The 27-year old man — unnamed due to Austrian privacy laws — also was found guilty on Monday of belonging to a terrorist organization due to his affiliation with Hamas, the Palestinian terror group that has ruled Gaza since seizing it in 2007.
He was sentenced to life in prison.
The six-member jury delivered its verdict after prosecutors presented evidence that the man called on others through social media to kill victims in Jerusalem. They cited his statements expressing pride in being a Hamas member, and noted that he had served a nine-year prison sentence in Israel for terror acts against the Jewish state.
Ethan Parker
I have no love for Jihadist, just as little as I have for jews. The sentence is fine by me, if it wasn't for the incarceration costs. Better to off him. Freedom of speech can never cover people calling to murder others.
Kayden Howard
>Freedom of speech can never cover people calling to murder others. I disagree. There is a line between aiding and abetting and just randomly calling for the murder of people.

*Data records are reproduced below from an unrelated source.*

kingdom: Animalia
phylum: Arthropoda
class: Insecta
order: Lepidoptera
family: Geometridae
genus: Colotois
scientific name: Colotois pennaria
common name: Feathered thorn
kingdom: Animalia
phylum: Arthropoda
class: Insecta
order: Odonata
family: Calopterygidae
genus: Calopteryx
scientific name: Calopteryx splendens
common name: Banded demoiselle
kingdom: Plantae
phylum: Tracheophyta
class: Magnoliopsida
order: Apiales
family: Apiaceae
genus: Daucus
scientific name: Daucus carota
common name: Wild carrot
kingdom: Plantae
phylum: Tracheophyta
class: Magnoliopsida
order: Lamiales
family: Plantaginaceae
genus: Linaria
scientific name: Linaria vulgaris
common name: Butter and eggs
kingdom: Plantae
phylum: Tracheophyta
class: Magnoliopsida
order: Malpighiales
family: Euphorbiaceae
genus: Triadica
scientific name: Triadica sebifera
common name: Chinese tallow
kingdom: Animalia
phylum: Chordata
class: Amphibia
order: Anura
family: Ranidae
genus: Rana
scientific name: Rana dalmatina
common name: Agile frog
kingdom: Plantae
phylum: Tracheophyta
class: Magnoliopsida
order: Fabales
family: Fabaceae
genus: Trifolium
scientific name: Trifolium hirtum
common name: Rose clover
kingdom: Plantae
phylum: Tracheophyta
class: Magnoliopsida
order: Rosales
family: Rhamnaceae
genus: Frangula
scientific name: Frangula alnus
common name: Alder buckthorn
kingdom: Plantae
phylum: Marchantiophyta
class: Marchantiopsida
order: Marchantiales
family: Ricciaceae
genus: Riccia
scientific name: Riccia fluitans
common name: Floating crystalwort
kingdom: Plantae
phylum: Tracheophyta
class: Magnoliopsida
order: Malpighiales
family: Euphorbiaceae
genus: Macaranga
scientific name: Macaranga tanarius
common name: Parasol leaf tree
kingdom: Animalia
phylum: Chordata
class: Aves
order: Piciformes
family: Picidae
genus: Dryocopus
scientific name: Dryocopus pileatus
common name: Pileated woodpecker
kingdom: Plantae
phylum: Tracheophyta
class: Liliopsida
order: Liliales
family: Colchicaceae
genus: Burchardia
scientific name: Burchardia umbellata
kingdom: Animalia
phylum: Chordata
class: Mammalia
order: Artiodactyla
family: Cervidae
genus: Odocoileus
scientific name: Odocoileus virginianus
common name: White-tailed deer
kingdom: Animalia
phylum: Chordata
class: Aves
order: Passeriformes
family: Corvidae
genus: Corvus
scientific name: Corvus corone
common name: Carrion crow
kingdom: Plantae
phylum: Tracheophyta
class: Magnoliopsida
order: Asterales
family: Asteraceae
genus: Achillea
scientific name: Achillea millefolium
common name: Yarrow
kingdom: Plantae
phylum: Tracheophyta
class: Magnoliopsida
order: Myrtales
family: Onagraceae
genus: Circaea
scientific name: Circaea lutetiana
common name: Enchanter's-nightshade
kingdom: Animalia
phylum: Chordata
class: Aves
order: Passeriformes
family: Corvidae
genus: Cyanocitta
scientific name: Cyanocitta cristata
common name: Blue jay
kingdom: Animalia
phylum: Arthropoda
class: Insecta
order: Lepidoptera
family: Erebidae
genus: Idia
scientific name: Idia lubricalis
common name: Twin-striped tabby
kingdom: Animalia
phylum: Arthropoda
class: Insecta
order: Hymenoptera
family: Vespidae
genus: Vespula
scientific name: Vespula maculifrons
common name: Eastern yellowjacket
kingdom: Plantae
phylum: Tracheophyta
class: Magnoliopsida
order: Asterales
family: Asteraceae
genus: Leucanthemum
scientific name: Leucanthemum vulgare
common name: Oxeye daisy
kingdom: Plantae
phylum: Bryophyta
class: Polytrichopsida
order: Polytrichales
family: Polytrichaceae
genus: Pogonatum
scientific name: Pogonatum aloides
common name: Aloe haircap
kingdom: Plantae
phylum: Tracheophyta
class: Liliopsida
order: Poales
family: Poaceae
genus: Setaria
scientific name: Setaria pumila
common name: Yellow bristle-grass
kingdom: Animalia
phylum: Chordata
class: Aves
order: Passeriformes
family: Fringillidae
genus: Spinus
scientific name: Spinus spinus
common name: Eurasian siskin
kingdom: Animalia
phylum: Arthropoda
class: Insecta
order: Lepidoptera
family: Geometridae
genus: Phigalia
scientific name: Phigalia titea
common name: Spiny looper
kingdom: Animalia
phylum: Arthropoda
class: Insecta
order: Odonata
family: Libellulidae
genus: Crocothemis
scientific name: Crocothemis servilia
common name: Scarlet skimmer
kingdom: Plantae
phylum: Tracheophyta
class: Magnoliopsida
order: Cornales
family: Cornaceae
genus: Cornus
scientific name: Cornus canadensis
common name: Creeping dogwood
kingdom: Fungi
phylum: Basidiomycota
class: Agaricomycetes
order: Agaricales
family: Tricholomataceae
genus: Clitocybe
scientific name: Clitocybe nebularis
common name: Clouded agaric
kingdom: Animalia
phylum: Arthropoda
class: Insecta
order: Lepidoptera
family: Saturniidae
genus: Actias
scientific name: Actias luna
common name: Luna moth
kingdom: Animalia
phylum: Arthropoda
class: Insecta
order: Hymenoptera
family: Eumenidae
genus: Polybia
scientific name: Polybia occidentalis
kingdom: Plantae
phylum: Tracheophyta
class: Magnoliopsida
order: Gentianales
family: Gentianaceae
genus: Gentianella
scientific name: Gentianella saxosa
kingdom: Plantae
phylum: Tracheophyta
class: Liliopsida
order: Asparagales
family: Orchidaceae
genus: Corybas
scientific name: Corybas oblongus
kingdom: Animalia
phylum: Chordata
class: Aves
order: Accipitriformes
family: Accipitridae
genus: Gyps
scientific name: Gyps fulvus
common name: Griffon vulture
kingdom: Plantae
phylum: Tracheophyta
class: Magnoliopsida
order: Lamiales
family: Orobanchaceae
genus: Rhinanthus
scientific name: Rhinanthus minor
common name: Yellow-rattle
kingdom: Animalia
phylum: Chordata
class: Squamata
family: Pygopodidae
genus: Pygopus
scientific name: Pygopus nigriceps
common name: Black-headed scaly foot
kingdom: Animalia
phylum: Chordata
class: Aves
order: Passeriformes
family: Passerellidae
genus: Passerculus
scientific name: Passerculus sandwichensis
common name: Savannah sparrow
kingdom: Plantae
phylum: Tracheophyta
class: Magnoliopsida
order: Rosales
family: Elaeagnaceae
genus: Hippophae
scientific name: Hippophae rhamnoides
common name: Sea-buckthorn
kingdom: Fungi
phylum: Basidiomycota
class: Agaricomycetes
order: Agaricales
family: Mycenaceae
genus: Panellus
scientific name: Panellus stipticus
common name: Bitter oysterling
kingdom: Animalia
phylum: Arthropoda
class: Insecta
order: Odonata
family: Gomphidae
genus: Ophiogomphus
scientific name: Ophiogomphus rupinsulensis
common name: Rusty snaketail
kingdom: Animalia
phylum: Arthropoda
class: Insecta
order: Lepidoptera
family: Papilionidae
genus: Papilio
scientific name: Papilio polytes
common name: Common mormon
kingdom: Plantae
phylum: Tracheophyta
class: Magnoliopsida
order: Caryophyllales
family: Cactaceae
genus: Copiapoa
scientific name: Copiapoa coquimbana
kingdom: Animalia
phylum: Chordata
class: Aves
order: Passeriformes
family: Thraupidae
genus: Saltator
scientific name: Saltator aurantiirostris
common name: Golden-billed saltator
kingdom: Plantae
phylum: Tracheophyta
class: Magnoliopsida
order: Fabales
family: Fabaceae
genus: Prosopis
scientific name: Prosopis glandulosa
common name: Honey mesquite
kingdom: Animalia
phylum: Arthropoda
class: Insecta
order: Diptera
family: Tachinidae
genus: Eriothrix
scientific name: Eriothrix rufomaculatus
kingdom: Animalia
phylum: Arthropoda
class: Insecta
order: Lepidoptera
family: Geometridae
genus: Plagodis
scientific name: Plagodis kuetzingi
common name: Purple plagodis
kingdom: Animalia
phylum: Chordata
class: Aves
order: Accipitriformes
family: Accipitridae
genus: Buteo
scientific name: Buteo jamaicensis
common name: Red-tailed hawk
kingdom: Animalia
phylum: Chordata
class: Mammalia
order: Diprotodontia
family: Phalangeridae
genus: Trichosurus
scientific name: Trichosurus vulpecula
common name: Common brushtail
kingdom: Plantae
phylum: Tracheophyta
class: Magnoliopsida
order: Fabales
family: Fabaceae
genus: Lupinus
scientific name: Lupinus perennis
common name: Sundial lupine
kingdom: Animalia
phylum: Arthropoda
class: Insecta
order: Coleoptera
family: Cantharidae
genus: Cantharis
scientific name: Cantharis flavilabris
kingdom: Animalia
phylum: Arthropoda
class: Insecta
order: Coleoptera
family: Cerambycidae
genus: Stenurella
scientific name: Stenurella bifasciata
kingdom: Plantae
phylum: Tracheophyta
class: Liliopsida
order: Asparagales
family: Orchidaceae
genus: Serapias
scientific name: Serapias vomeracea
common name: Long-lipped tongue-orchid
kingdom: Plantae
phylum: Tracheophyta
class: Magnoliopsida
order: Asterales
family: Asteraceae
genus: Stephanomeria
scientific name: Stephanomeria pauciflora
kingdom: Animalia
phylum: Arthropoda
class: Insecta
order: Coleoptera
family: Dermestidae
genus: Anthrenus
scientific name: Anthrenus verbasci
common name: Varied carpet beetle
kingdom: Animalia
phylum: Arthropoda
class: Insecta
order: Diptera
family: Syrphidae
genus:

If I were to say "kill all Russians", why should I be sentenced to life in prison? Even someone says "kill Putin", he shouldn't be in prison for life.
Thought crime is wrong. Let us imprison people for life who actually do stuff. If the guy had wired money to Hamas so they can kill Jews or bought them grenades, fine, imprison him for life, but not for thought crime.
Jose Brooks
Had he said kill all the Austrians, it would have been a "OK, we know you are escaping from war, but don't say this next time!"
But alas, it was the chosen people of the StGB, so life sentence was inevitable.
Bentley Perez
Usually I'd say you are right, but he is apparently a member of a terrorist organisation. That's very different from a random guy on Sup Forums hating on Russians, Germans or jews. In court this makes a great difference.
Also in the US calling for murdering people is not covered by free speech laws. You can there say almost anything, you can create the most vile propaganda and push it as much as you desire, but you can't step over the line where you call people to murder someone.
Angel Taylor
Good, paleostains are the lowest and stupidest of all Arabs, which is really saying something. Their sense of hygiene is NEET tier (cockroaches swarming all over their juice stands, mould in the warming trays for their shwarma, use of rancid congealed fat in the place of milk in the coffee) . I'd gladly watch those sub humans get gassed, so I would
Lincoln Morales
I would punish this too if he's in a terrorist organisation that is known to regularly kill Austrians. I just wonder about the life sentence, that seems harsh to me. It's better to deport such a person from where ever he came after making him suffer for some time in prison.
Dylan Reed
>Also in the US calling for murdering people is not covered by free speech laws. Not entirely correct. Your call for murdering people must end up in an imminent danger for an illegal crime which is likely to be carried out. If someone posts on Facebook "kill xyz", that test is not met.
------
The Supreme Court has held that "advocacy of the use of force" is unprotected when it is "directed to inciting or producing imminent lawless action" and is "likely to incite or produce such action".[1][2] In Brandenburg v. Ohio (1969), the Supreme Court unanimously reversed the conviction of a Ku Klux Klan group for "advocating ... violence ... as a means of accomplishing political reform" because their statements at a rally did not express an immediate, or imminent intent to do violence.[3] This rule amended a previous decision of the Court, in Schenck v. United States (1919), which simply decided that a "clear and present danger" could justify a congressional rule limiting speech. The primary distinction is that the latter test does not criminalize "mere advocacy".
David Jackson
Just wait until they start giving out life sentences to poltards for talking about white genocide. You won't be laughing then.
Ethan Gutierrez
Yeah, but that's the point I'm trying to make by pressing the fact that he was found to be part of a terrorist organisation that engages in killing Jewish civilians. I didn't know though that there was such a legal exception in the US, but it matches with what I would feel is right. Someone shitposting on Sup Forums is obviously not going to cause someone getting murdered, some Hamas operative calling for killing jews is much more likely going to get someone killed.